All Brooklyn needs, she said, is for one major tenant to make the leap. The tea leaves are showing one might do it soon.

Industry City Director of Leasing Kathe Chase said three institutional financial firms have toured her massive office availabilities in Sunset Park in the last 18 months, and Ehrenberg said the vice chair of General Electric and Sir Richard Branson have visited the Navy Yard in the last few months.

"Everybody’s afraid to make that first step, but when one major company dips its toe in the water, it validates Brooklyn for everybody else in that sector of the economy," Moskovits said.

Tarter Krinsky & Drogin partner David Pfeffer, Meridian Capital Investment Sales Director Richard Velotta, Rose Associates Chief Development Officer Jim Hedden, Forest City Ratner Executive Vice President Susi Yu and Choice N.Y. Management co-founder Michael Feldman

While the tone of the conversations at the event's four panels bridled with optimism, when the conversation turned to infrastructure, the speakers took a vastly different tone.

"Brooklyn is super dense, it’s a cultural hub, lots and lots of destinations," Chase said. "I feel like accessibility is the biggest issue — getting people there, getting people around."

"As the office core shifts away from parts of Manhattan to Downtown Brooklyn or Sunset Park, or even spec office being built in Williamsburg and Greenpoint, how do we move all of those people to that office core?" Meridian Capital Investment Sales Director Richard Velotta said. "I'm a young guy, I’m not going to bike to work every single day, and that’s really the core strategy, or shuttles from major towers to office sites or subway stations. I think that’s one of the biggest political challenges we face in the city right now, and I’m interested to see what happens."

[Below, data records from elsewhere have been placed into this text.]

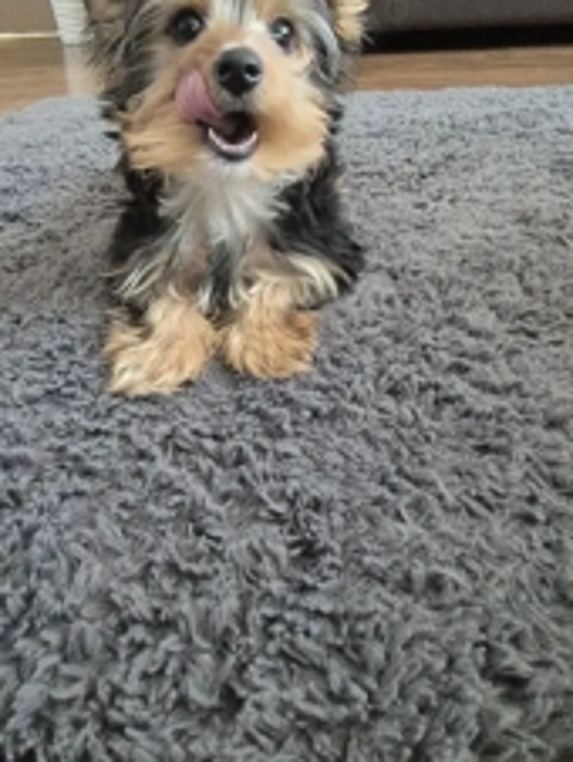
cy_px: 287
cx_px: 239
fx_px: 507
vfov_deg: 72.7
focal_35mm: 23
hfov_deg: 58.7
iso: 1000
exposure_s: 1/50
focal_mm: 2.2
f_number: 2.2
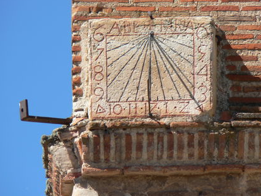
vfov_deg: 3.0
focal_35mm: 497
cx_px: 151
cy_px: 81
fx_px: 3749
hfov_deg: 4.0
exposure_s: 1/400
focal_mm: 72
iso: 64
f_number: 4.5
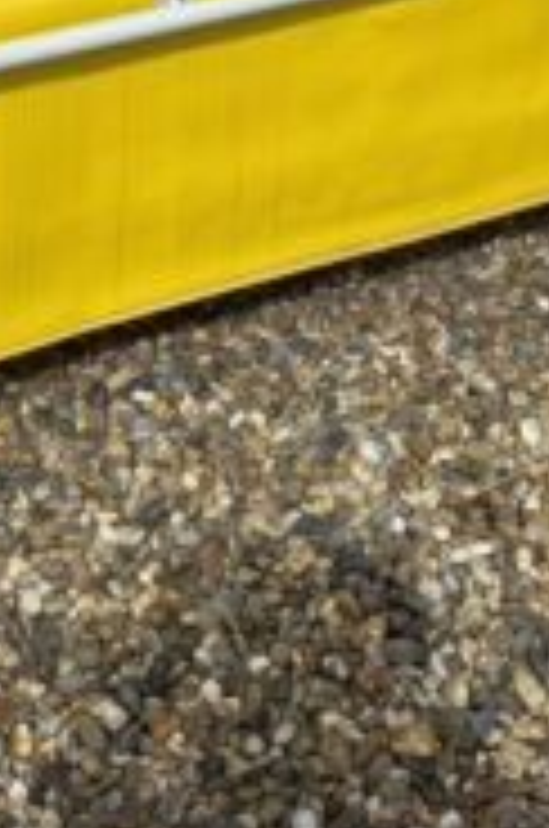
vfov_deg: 21.5
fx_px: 1998
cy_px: -198
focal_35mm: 87
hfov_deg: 15.6
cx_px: 225
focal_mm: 6.76
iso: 80
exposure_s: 1/3584
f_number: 1.78
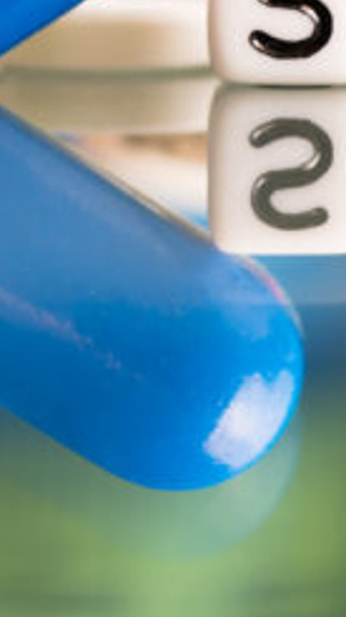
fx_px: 8483
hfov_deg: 2.3
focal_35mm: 519
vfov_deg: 4.2
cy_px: 59
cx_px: 1064
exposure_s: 1/3
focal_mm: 105
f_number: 7.1
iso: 125
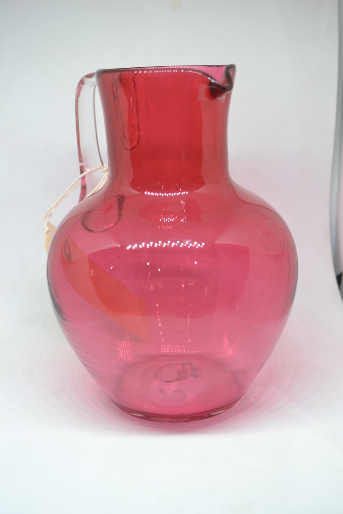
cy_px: 257
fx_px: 686
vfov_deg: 41.1
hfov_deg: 28.1
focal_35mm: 48
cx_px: 172
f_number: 4.8
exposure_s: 1/30
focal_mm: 32
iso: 400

Despite arguably better fundamentals, Queens stays behind Brooklyn because, as his two 20-something cousins told him, it "isn't cool," Choice NY Management co-founder Michael Feldman said. But Brooklyn's infrastructure is not where it should be, considering its brand advantage, he said.

With so much of Brooklyn's growth, particularly its office growth, concentrated on the East River waterfront, the proposed BQX waterfront streetcar received a couple of shoutouts as a potential boon for the borough, bridging a crucial transportation gap. Right now, there is no direct way to get from Sunset Park to DUMBO to Greenpoint and up to Queens without going through Manhattan.

"We have to connect the waterfront neighborhoods," Forest City Ratner Executive Vice President Susi Yu said. "Brooklyn’s waterfront is actually very underutilized, and there’s huge opportunity there. In order to jump-start the development and investment for private developers to go into those areas, you have to improve infrastructure."